Indian and foreign compliance deadlines do not live in one place. Your advance tax dates, ITR deadline, Form 41 submission, FBAR, FATCA and advance tax instalments all run on different timelines and missing any one of them costs more than just the penalty.
This guide brings every relevant deadline into one place for Tax Year 2026-27 so you can plan your year around a single reference.
Part 1: Indian Income Tax Deadlines
ITR Filing
Budget 2026 introduced a staggered ITR filing structure.
| Taxpayer Category | Deadline |
| NRIs with rental income, capital gains, NRO interest (ITR-2) | 31 July 2026 |
| Non-audit business taxpayers (ITR-3, ITR-4) | 31 August 2026 |
| Audit cases | 31 October 2026 |
| Transfer pricing cases | 30 November 2026 |
Belated return: Up to 31 December 2026, with a late fee of ₹1,000 (income below ₹5 lakh) or ₹5,000 (above ₹5 lakh).
Updated return (ITR-U): If both windows are missed, ITR-U can be filed within 48 months from the end of the relevant assessment year – with additional tax of 25% to 70% depending on how late. Budget 2026 also allows ITR-U even after reassessment proceedings begin, with an additional 10% tax.
Advance Tax – Four Instalments
Applies if estimated tax liability (after TDS credits) exceeds ₹10,000.
| Instalment | Due Date | Cumulative % |
| 1st | 15 June 2026 | 15% |
| 2nd | 15 September 2026 | 45% |
| 3rd | 15 December 2026 | 75% |
| 4th | 15 March 2027 | 100% |
Form 41 and Tax Residency Certificate – The most Critical Pre-Filing Action
Form 41 (replaced Form 10F in 1 April 2026, under Section 159(8) of the IT Act 2025 / Rule 75 of IT Rules 2026) is a mandatory declaration that must be filed electronically by every NRI claiming DTAA benefits on Indian income. It is filed alongside a valid Tax Residency Certificate (TRC) – which is an official document issued by the tax authority of your country of residence confirming your tax residency status for that year.

* GOALS
1) Copy the tax deadline guide word for word from "Part 1: Indian" to "additional 10% tax.".
2) Write the next part of the guide to Indian tax deadlines, picking up after its last sentence.

* INFORMATION GIVEN

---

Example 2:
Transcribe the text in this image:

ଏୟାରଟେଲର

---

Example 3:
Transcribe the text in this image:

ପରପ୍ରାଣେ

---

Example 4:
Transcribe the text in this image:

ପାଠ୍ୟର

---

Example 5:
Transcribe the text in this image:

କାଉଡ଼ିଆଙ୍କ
==
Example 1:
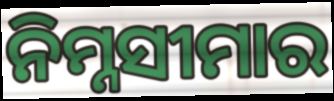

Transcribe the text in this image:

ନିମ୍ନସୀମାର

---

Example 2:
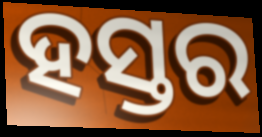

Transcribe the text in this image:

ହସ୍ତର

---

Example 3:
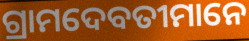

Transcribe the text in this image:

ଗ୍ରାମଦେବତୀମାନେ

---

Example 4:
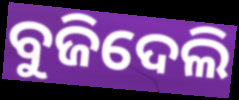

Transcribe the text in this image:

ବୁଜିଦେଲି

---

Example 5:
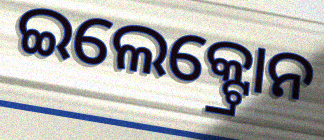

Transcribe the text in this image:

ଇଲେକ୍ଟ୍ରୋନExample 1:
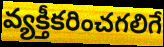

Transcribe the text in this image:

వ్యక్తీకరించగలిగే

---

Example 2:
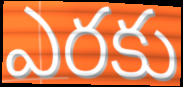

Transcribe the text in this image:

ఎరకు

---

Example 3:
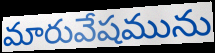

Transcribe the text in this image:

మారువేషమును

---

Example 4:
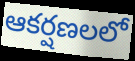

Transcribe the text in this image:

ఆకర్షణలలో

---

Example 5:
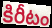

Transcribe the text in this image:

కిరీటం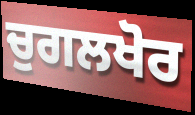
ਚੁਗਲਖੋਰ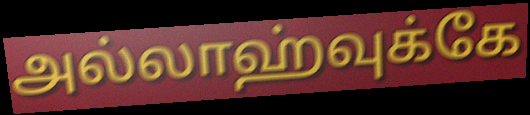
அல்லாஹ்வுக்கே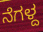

* FINAL ANSWERS
1)
Part 1: Indian Income Tax Deadlines
ITR Filing
Budget 2026 introduced a staggered ITR filing structure.
| Taxpayer Category | Deadline |
| NRIs with rental income, capital gains, NRO interest (ITR-2) | 31 July 2026 |
| Non-audit business taxpayers (ITR-3, ITR-4) | 31 August 2026 |
| Audit cases | 31 October 2026 |
| Transfer pricing cases | 30 November 2026 |
Belated return: Up to 31 December 2026, with a late fee of ₹1,000 (income below ₹5 lakh) or ₹5,000 (above ₹5 lakh).
Updated return (ITR-U): If both windows are missed, ITR-U can be filed within 48 months from the end of the relevant assessment year – with additional tax of 25% to 70% depending on how late. Budget 2026 also allows ITR-U even after reassessment proceedings begin, with an additional 10% tax.

2)
Without a valid TRC and Form 41 submitted to your payer before TDS is deducted, the payer is legally required to withhold at full domestic rates – 30% on NRO interest and 20% on dividends – even where your DTAA entitles you to a much lower rate.
How to obtain your TRC:
| Country | TRC Authority | Processing Time |
| USA | IRS – Form 6166 | 6–8 weeks |
| UK | HMRC – Certificate of Residence | 6–8 weeks |
| UAE | Federal Tax Authority (FTA) – free of charge | 2–4 weeks |
| Canada | CRA – NR301 Certificate | 4–6 weeks |
How to file Form 41: Online at incometax.gov.in under ‘Forms as per Income Tax Act 2025’. PAN is not mandatory – non-residents can register using OTP-based verification. Form 41 cannot be edited after submission – review all details before filing.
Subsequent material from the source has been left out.